10 killed in ‘heinous’ attack on mine-clearing charity in Afghanistan

Gunmen killed 10 people and injured 16 in an attack on a mine-clearing organization in northern Afghanistan, the humanitarian group said Wednesday.

An “unknown armed group” entered a de-mining camp in Baghlan Province, north of the capital, Kabul, and opened fire on HALO Trust staff at 9:50 p.m. Tuesday (1:20 p.m. ET), the organization said in a statement.

Around 110 men from local communities in northern Afghanistan were in the camp at the time, having finished their work on nearby minefields, the trust said.

The Afghan Interior Ministry said initial reports indicated that eight people had been killed and 14 injured. The reason behind the discrepancy in the number of casualties was not immediately clear.

The Islamic State group claimed responsibility for the attack in a statement, which said its gunmen fired automatic weapons on people after locking them up in two rooms.

Forty years of conflict has left Afghanistan littered with landmines and other explosives. Tens of thousands of people have been killed or injured by landmines, according to the HALO Trust.

The organization, made famous by Princess Diana who walked through one of its minefields when visiting one of its projects in Angola in 1997, has been destroying explosive items in Afghanistan since 1988. It says it has helped make almost 80 percent of the country’s recorded minefields and battlefields safe.

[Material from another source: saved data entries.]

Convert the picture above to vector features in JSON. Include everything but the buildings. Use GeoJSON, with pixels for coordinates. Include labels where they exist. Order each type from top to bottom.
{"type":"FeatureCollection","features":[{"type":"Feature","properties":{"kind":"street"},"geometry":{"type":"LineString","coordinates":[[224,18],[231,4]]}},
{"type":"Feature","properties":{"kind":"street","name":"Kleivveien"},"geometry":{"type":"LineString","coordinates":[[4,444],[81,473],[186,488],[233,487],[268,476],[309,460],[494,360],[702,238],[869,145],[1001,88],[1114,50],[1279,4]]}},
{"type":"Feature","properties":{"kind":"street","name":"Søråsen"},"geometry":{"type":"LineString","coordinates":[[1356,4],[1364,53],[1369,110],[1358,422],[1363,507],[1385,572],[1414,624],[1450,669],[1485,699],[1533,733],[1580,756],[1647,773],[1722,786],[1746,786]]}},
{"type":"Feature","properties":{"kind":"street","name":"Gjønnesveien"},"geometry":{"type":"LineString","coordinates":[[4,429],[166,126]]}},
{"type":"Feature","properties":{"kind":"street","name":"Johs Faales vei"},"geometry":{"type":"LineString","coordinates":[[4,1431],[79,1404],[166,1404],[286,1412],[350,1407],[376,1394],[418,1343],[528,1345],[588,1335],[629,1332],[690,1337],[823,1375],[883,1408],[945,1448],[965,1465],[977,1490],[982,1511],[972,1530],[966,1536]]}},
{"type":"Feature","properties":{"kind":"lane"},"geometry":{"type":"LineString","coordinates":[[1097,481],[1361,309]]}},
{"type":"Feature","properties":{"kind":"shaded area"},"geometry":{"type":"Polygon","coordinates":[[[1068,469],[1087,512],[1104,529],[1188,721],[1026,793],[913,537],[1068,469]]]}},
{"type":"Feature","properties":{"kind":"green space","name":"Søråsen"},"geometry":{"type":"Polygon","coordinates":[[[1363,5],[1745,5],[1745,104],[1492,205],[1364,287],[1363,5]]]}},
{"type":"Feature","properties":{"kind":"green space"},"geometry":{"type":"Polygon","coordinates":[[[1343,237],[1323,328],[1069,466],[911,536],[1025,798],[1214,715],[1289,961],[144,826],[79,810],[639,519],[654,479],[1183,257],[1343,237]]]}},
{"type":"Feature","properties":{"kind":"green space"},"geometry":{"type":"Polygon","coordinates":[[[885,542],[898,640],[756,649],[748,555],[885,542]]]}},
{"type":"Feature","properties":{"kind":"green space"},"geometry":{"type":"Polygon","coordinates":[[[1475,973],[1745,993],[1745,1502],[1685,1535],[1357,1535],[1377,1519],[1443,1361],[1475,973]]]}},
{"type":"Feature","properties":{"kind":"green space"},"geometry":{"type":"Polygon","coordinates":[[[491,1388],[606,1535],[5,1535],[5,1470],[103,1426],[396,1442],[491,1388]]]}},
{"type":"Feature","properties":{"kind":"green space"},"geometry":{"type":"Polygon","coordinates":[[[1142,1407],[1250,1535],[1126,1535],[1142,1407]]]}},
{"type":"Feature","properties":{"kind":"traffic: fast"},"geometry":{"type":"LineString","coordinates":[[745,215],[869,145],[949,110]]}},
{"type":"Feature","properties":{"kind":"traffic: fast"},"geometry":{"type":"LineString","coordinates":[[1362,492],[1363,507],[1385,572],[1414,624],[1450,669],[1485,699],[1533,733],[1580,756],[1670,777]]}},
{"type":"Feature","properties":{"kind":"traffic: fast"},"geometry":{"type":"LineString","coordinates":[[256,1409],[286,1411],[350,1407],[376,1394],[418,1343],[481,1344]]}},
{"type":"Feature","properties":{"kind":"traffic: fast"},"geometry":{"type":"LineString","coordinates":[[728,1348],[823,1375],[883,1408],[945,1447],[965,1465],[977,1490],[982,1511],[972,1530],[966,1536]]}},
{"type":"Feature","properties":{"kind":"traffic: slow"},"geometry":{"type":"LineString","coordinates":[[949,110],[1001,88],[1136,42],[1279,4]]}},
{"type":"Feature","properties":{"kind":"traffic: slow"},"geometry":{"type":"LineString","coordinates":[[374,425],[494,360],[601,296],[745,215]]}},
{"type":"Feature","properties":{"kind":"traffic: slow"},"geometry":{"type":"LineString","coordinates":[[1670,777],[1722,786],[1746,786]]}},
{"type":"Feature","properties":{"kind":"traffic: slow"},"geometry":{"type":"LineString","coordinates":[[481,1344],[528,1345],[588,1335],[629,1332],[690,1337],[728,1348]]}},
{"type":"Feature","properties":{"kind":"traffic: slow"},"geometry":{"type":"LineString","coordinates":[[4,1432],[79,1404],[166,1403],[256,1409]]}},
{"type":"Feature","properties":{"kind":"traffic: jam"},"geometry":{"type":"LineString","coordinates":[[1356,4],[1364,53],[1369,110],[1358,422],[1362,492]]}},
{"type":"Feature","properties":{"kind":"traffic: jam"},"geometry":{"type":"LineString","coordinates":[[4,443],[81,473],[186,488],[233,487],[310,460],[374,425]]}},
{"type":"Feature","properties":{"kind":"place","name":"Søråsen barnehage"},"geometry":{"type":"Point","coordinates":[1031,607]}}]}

The HALO Trust strongly condemned the attack on its staff, who it said were carrying out humanitarian work to save lives.

Ramiz Alakbarov, the United Nations deputy special representative for Afghanistan, described the attack as “heinous” and called for a full investigation to ensure those responsible for violations are brought to justice.

“It is repugnant that an organization that works to clear landmines and other explosives and better the lives of vulnerable people could be targeted,” he said, adding that aid workers and humanitarian organizations are protected under International Humanitarian Law.

The U.N. has repeatedly called on warring parties in Afghanistan to protect civilians. In the first three months of this year, the U.N. mission in Afghanistan said that 1,783 civilians had been killed or wounded in Afghanistan, an increase of 29 percent compared to the same period last year.

As U.S. forces pull out of Afghanistan, Afghans are bracing for further uncertainty. In a country where transitions have often been violent, there is no guarantee the drawdown will bring an end to the Afghan conflict, in fact it may extend it.

Starting with the Soviet invasion in 1979, war and violence has left Afghanistan impoverished, dependent on aid and desperate for peace. More than 100,000 civilians have been killed or injured in the last decade alone.